Может так и придётся сделать. И будет правильно. Но после стрельбы на станции наши боятся.
Конец сочинения №7
Глава четырнадцатая
Лимон сидел и строгал палочку. С одной стороны, предложение Рашку было заманчивым, с другой – он уже как-то привык к лесному лагерю и только начал его обустраивать… Там комфортнее, здесь – незаметнее. Там больше народу, там нормальные взрослые, там есть пулемёт и собаки – здесь свобода и… и что-то ещё. Почему-то приходилось себя убеждать, что нужно уходить в санаторий. Что так будет лучше для всех…

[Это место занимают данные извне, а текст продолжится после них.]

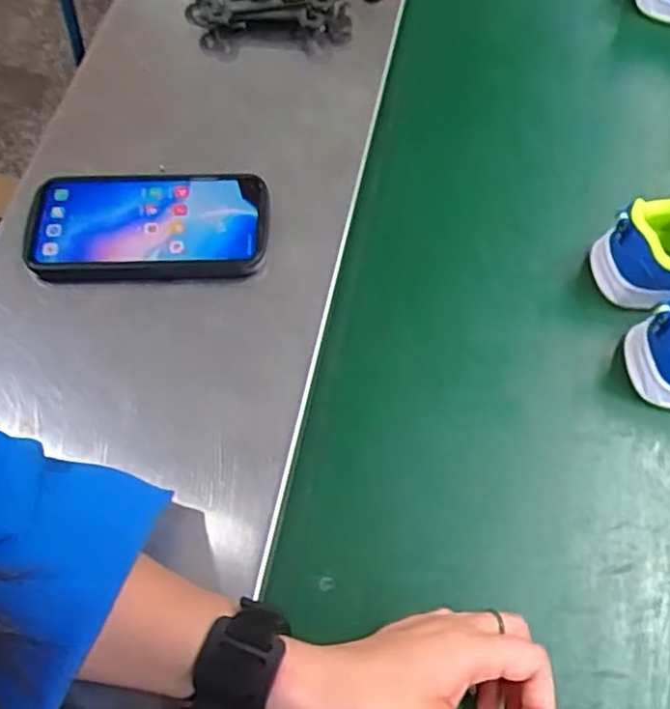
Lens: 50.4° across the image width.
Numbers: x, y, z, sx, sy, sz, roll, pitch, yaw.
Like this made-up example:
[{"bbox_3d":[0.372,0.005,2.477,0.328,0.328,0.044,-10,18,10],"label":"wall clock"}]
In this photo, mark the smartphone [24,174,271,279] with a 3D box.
[{"bbox_3d":[-0.131,-0.090,0.495,0.167,0.014,0.079,-2,66,1],"label":"smartphone"}]

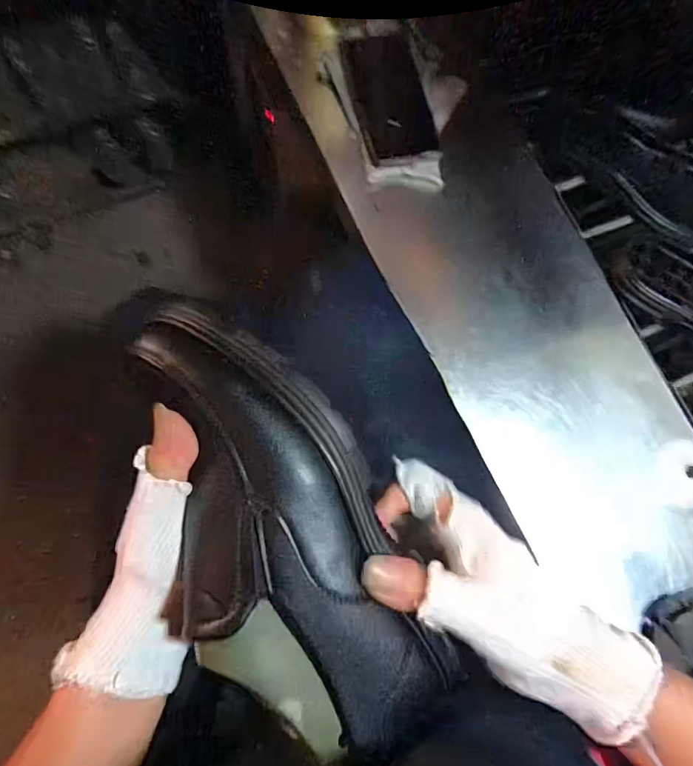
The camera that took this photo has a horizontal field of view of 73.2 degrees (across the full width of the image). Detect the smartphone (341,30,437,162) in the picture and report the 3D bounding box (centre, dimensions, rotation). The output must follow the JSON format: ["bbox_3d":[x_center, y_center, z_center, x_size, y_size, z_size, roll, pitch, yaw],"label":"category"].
[{"bbox_3d":[0.046,-0.320,0.519,0.078,0.013,0.159,-11,79,-5],"label":"smartphone"}]

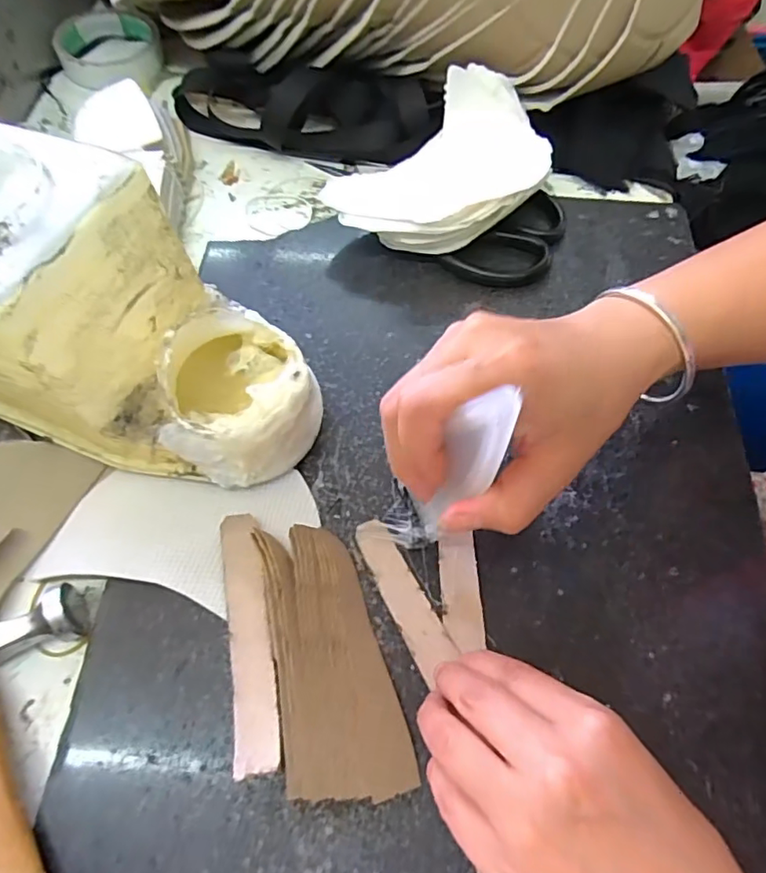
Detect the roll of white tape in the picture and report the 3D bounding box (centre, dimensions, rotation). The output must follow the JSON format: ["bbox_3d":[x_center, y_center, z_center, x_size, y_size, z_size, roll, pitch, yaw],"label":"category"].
[{"bbox_3d":[-0.247,-0.354,0.512,0.087,0.023,0.086,-13,63,-8],"label":"roll of white tape"}]

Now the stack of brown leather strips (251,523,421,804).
[{"bbox_3d":[-0.024,0.100,0.261,0.052,0.010,0.119,-5,64,-21],"label":"stack of brown leather strips"}]

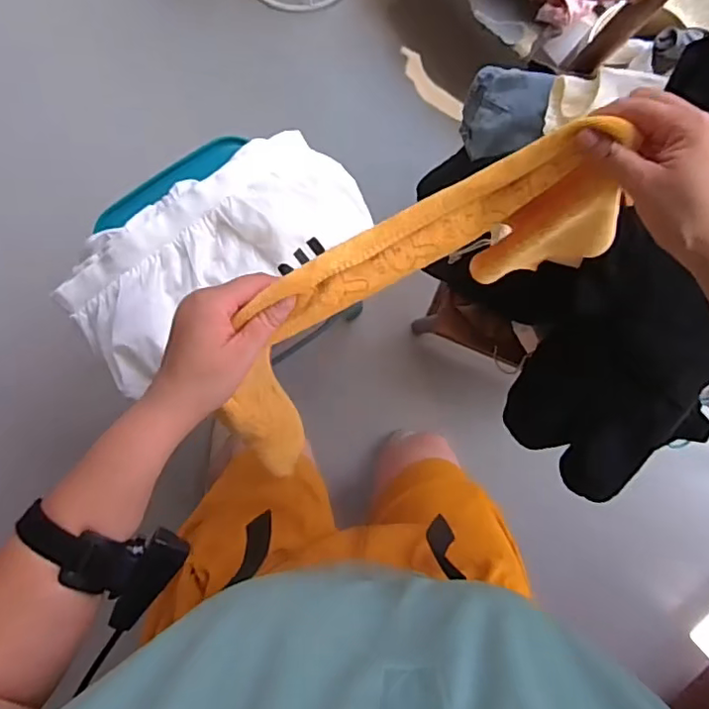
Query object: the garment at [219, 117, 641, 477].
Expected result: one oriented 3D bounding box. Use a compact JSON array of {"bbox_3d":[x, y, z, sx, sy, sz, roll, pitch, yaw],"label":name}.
[{"bbox_3d":[0.042,-0.029,0.542,0.392,0.261,0.056,-29,66,8],"label":"garment"}]

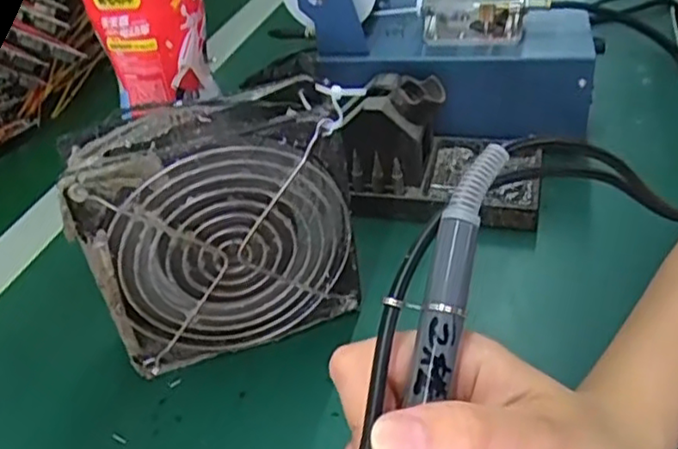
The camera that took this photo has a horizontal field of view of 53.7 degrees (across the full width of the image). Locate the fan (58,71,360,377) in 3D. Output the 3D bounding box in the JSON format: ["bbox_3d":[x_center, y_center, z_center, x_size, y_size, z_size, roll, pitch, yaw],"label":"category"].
[{"bbox_3d":[-0.053,0.003,0.322,0.124,0.118,0.044,-15,40,-11],"label":"fan"}]

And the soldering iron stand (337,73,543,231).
[{"bbox_3d":[0.066,-0.051,0.414,0.127,0.068,0.077,6,40,14],"label":"soldering iron stand"}]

Подошла собака. Её звали Илин. Или Илир? Лимон слышал про них раньше, но вот так, вплотную, общался впервые. Сначала ему было не по себе от её взгляда. Из-под тёмных бровей пристально смотрели серо-жёлтые глаза с овальными фиолетовыми зрачками. Рашку говорил, что эти собаки полностью понимают простую человеческую речь и могли бы сами говорить, если бы правильно было устроено горло. Когда-то док Моорс даже операции им делал, пытаясь сформировать говорильный аппарат – или как он там называется? Но когда пандейцы произвели налёт на лабораторию, говорящие собаки дружно сбежали…
– А ты как считаешь? – спросил Лимон. – Оставаться нам здесь или идти с вами?
Собака помотала толстой башкой: не знаю, мол. Если бы у неё был ответ, она заколотила бы лапой по земле, требуя, чтобы ей нарисовали знаки, из которых она выберет нужный.